In one embodiment of the invention a carbon-glass weave may be used to form arch member 24. In this embodiment, the carbon material runs in the anterior-posterior direction of the arch member, while the glass is oriented to run in the medial-lateral direction. Using a weave of 50% carbon and 50% glass, an epoxy resin system is poured over at least one surface of the weave. Other materials for use in making the arch member 24 include a carbon/aramid (KEVLAR)/glass composite. Suitable coatings include PELLETHANE (available from Dow Chemical Co.) or NUCREL (available from E.I. DuPont de Nemours).
FIG. 12 shows the arch member 24 and its component parts which may include a woven layer 76 and an epoxy layer 78. Disposed above the arch member 24 is a lightweight open cell foam 80. Disposed above the open cell foam 80 may be a thin woven material or cloth. Overlying the open cell foam 80 and thin woven material are layers 82,84 which are made of any suitable material and may form a part of the upper 12. An insole board 86, as is well known in the art, is disposed above material layers 82,84 as shown in FIG. 12. The insole board may run the entire length of the shoe. Although not shown, a sockliner may be located above the insole board. The sockliner may be made of any suitable cushioning material and may be removable.
In operation, the arch member supplies support for the arch of the wearer. It is not a purpose of the invention to supply cushioning to the arch although having a cushioning aspect in conjunction with the invention is not inapposite to the invention. The arch member replaces midsole and outsole material which typically takes up the space underlying the arch. The arch member provides support in a light weight shoe without interfering with the natural gait cycle.

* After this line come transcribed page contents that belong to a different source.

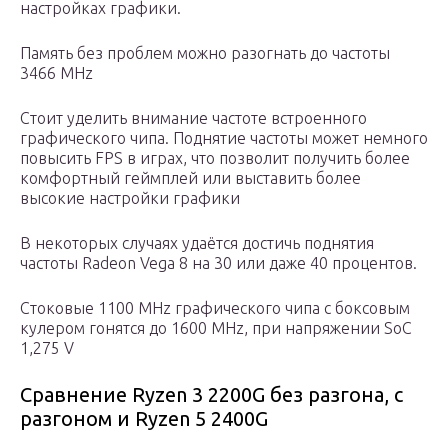
настройках графики.
Память без проблем можно разогнать до частоты
3466 MHz
Стоит уделить внимание частоте встроенного
графического чипа. Поднятие частоты может немного
повысить FPS в играх, что позволит получить более
комфортный геймплей или выставить более
высокие настройки графики
В некоторых случаях удаётся достичь поднятия
частоты Radeon Vega 8 на 30 или даже 40 процентов.
Стоковые 1100 MHz графического чипа с боксовым
кулером гонятся до 1600 MHz, при напряжении SoC
1,275 V
Сравнение Ryzen 3 2200G без разгона, с
разгоном и Ryzen 5 2400G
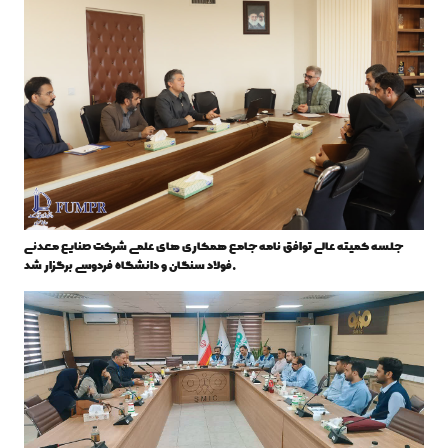
جلسه کمیته عالی توافق نامه جامع همکاری های علمی شرکت صنایع معدنی
فولاد سنگان و دانشگاه فردوسی برگزار شد.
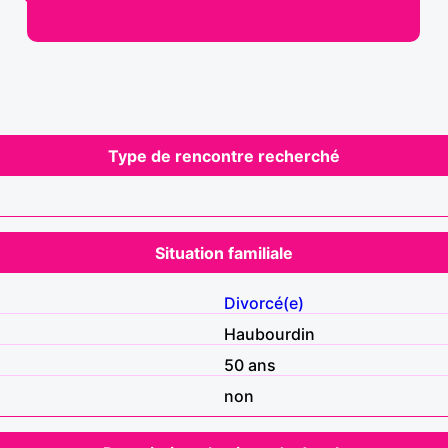
Type de rencontre recherché
Situation familiale
Divorcé(e)
Haubourdin
50 ans
non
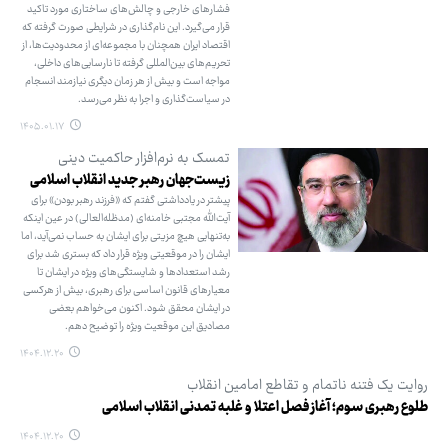
فشارهای خارجی و چالش‌های ساختاری مورد تاکید
قرار می‌گیرد. این نام‌گذاری در شرایطی صورت گرفته که
اقتصاد ایران همچنان با مجموعه‌ای از محدودیت‌ها، از
تحریم‌های بین‌المللی گرفته تا نارسایی‌های داخلی،
مواجه است و بیش از هر زمان دیگری نیازمند انسجام
در سیاست‌گذاری و اجرا به نظر می‌رسد.
۱۴۰۵.۰۱.۱۷
تمسک به نرم‌افزار حاکمیت دینی
زیست‌جهان رهبر جدید انقلاب اسلامی
پیشتر در یادداشتی گفتم که «فرزند رهبر بودن» برای
آیت‌الله مجتبی خامنه‌ای (مدظله‌العالی) در عین اینکه
به‌تنهایی هیچ مزیتی برای ایشان به حساب نمی‌آید، اما
ایشان را در موقعیتی ویژه قرار داد که بستری شد برای
رشد استعدادها و شایستگی‌های ویژه در ایشان تا
معیارهای قانون اساسی برای رهبری، بیش از هرکسی
در ایشان محقق شود. اکنون می‌خواهم بعضی
مصادیق این موقعیت ویژه را توضیح دهم.
۱۴۰۴.۱۲.۲۰
روایت یک فتنه ناتمام و تقاطع امامین انقلاب
طلوع رهبری سوم؛ آغاز فصل اعتلا و غلبه تمدنی انقلاب اسلامی
۱۴۰۴.۱۲.۲۰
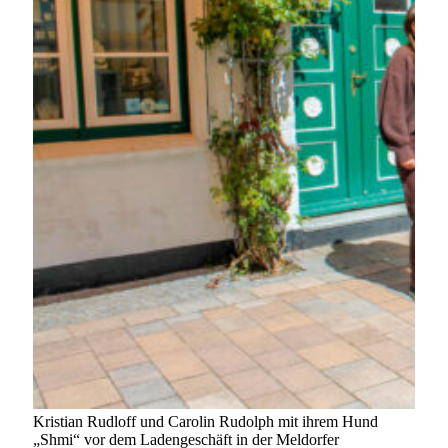
Kristian Rudloff und Carolin Rudolph mit ihrem Hund
„Shmi“ vor dem Ladengeschäft in der Meldorfer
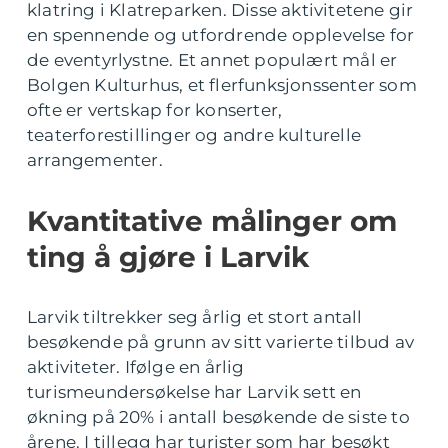
klatring i Klatreparken. Disse aktivitetene gir
en spennende og utfordrende opplevelse for
de eventyrlystne. Et annet populært mål er
Bolgen Kulturhus, et flerfunksjonssenter som
ofte er vertskap for konserter,
teaterforestillinger og andre kulturelle
arrangementer.
Kvantitative målinger om
ting å gjøre i Larvik
Larvik tiltrekker seg årlig et stort antall
besøkende på grunn av sitt varierte tilbud av
aktiviteter. Ifølge en årlig
turismeundersøkelse har Larvik sett en
økning på 20% i antall besøkende de siste to
årene. I tillegg har turister som har besøkt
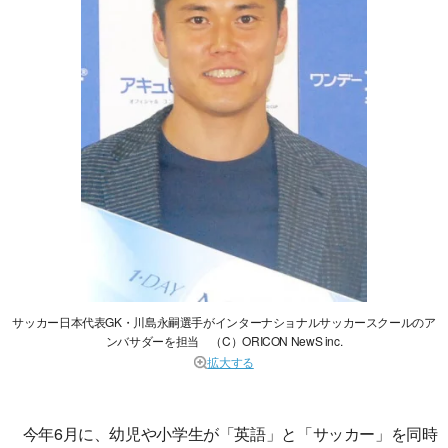
サッカー日本代表GK・川島永嗣選手がインターナショナルサッカースクールのア
ンバサダーを担当 （C）ORICON NewS inc.
拡大する
今年6月に、幼児や小学生が「英語」と「サッカー」を同時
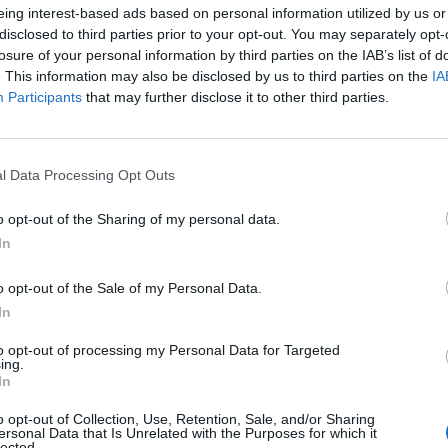
22.12.2020 / 10:27
eing interest-based ads based on personal information utilized by us or
disclosed to third parties prior to your opt-out. You may separately opt-
losure of your personal information by third parties on the IAB’s list of
ООН съобщи какви са загубите за
. This information may also be disclosed by us to third parties on the
IA
туризма от пандемията
Participants
that may further disclose it to other third parties.
18.12.2020 / 08:30
l Data Processing Opt Outs
o opt-out of the Sharing of my personal data.
In
o opt-out of the Sale of my Personal Data.
In
to opt-out of processing my Personal Data for Targeted
ing.
In
o opt-out of Collection, Use, Retention, Sale, and/or Sharing
ersonal Data that Is Unrelated with the Purposes for which it
lected.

The foregoing description of the preferred embodiments of the invention have been presented for the purposes of illustration and description. It is not intended to be exhaustive or to limit the invention to the precise form disclosed, and obviously many possible modifications and variations are possible in light of the above teaching. For example, it may be desired to place ridges or other means for flexing in the arch member in order for it to bend in accordance with the specifications of the shoe designer. It may also be desired for the arch member to be made from a homogenous piece of material or for the arch member to vary in thickness as a mechanism to control the bending of the arch member. It may also be desired to make the arch member removable so that an arch member with a different contour could be used in the shoe. The embodiments were chosen and described in order to best explain the principles of the invention and its practical application to thereby enable others skilled in the art to best utilize the invention in various embodiments and with various modifications as are suited to the particular use contemplated. It is intended that the scope of the invention be defined by the claims appended hereto.